#### [EXCERPTED PASSAGE]
And as you would predict, this unbelievable idiocy has left the state woefully short of power. And as a result, the whole program has gone into reverse.
So now, rather than increasing the amount of cheap electric power available to the consumer like a utility should, we’re going the other way. The PUC and PGE aren’t encouraging people to utilize cheap power in order to better their lives. They aren’t doing their job of ensuring an adequate supply of inexpensive power. Far from it.
Instead, they’re doing whatever they can to push people back into the dark ages, because they are UNABLE TO GENERATE ENOUGH LIGHT OUT OF UNICORN ERUCTATIONS TO FILL THE DEMAND …
So that’s why, when they say the pricing is to “assure greater power reliability”, that’s a lie. They are using that pricing to discourage demand. Have you ever heard a dumber thing than a business working to discourage demand? Who anywhere tells their customers to buy less? Why jack your prices to force them to buy less?
Well, because they don’t have the power generating capacity. And this in turn is because for every two fossil-fueled or hydroelectric power plants you build, you need one unicorn-fueled plant, and those damn unicorns are proving much harder to catch than Governor Moonbeam figured …
But even given that that is the case, and given that the PUC is caught in the middle, there has to be a better plan than cooking Grandma to deal with that problem.
The people pushing these rattle-trap schemes, like “Death Train” Jim Hansen, always talk about the grandchildren … meanwhile, every one of their damn plans, of carbon taxes, and cap-and-trade, and subsidies, and requirements for “renewables”, and regulations, and all the rest, every one of them does nothing but screw Grandma and the rest of the poor.

#### [DATA BELOW]
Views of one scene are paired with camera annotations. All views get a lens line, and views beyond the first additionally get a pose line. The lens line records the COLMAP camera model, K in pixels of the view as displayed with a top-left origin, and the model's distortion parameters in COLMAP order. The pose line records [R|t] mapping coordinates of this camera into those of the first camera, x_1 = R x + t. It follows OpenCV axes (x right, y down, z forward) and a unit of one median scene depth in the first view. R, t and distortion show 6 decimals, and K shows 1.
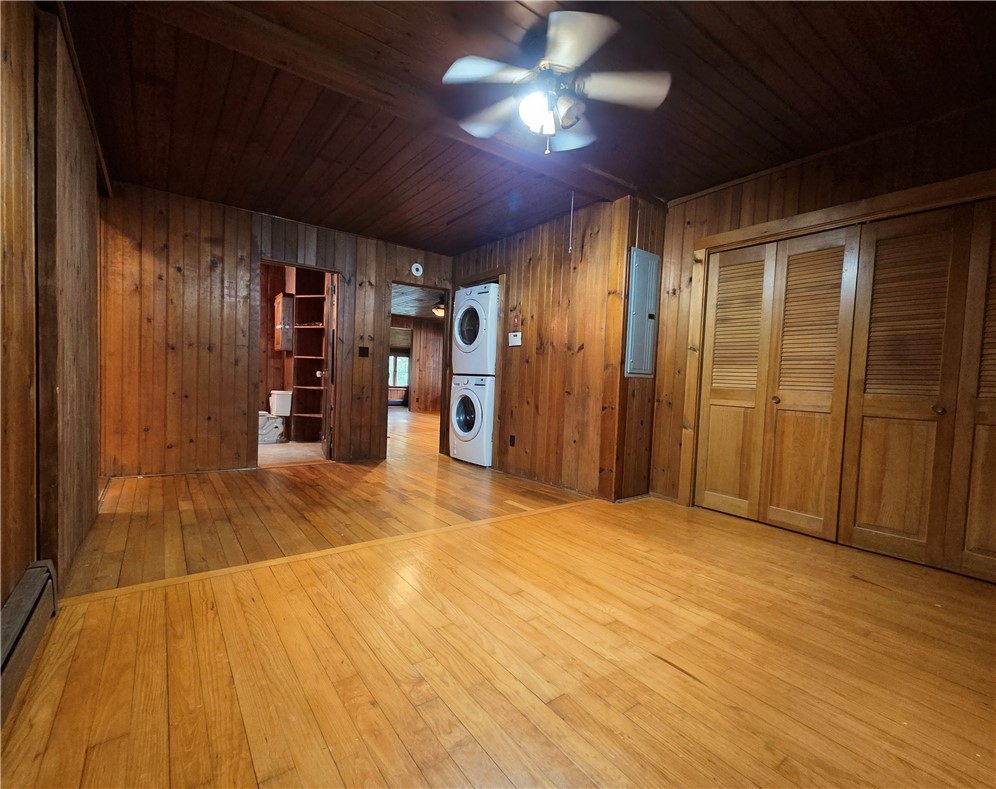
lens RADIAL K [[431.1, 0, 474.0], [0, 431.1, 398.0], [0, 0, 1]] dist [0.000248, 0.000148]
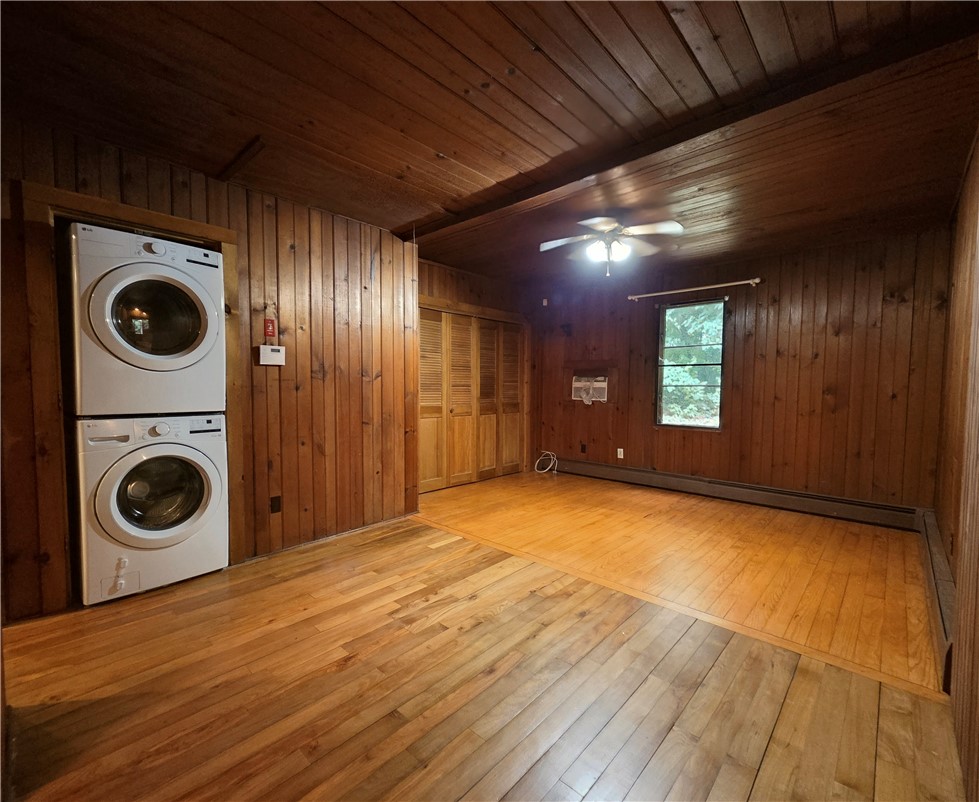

#### [TASK GOAL]
Translate this sentence from the commentary on electricity pricing into Spanish: "They are using that pricing to discourage demand."

#### [TASK ANSWER]
Están usando esos precios para desalentar la demanda.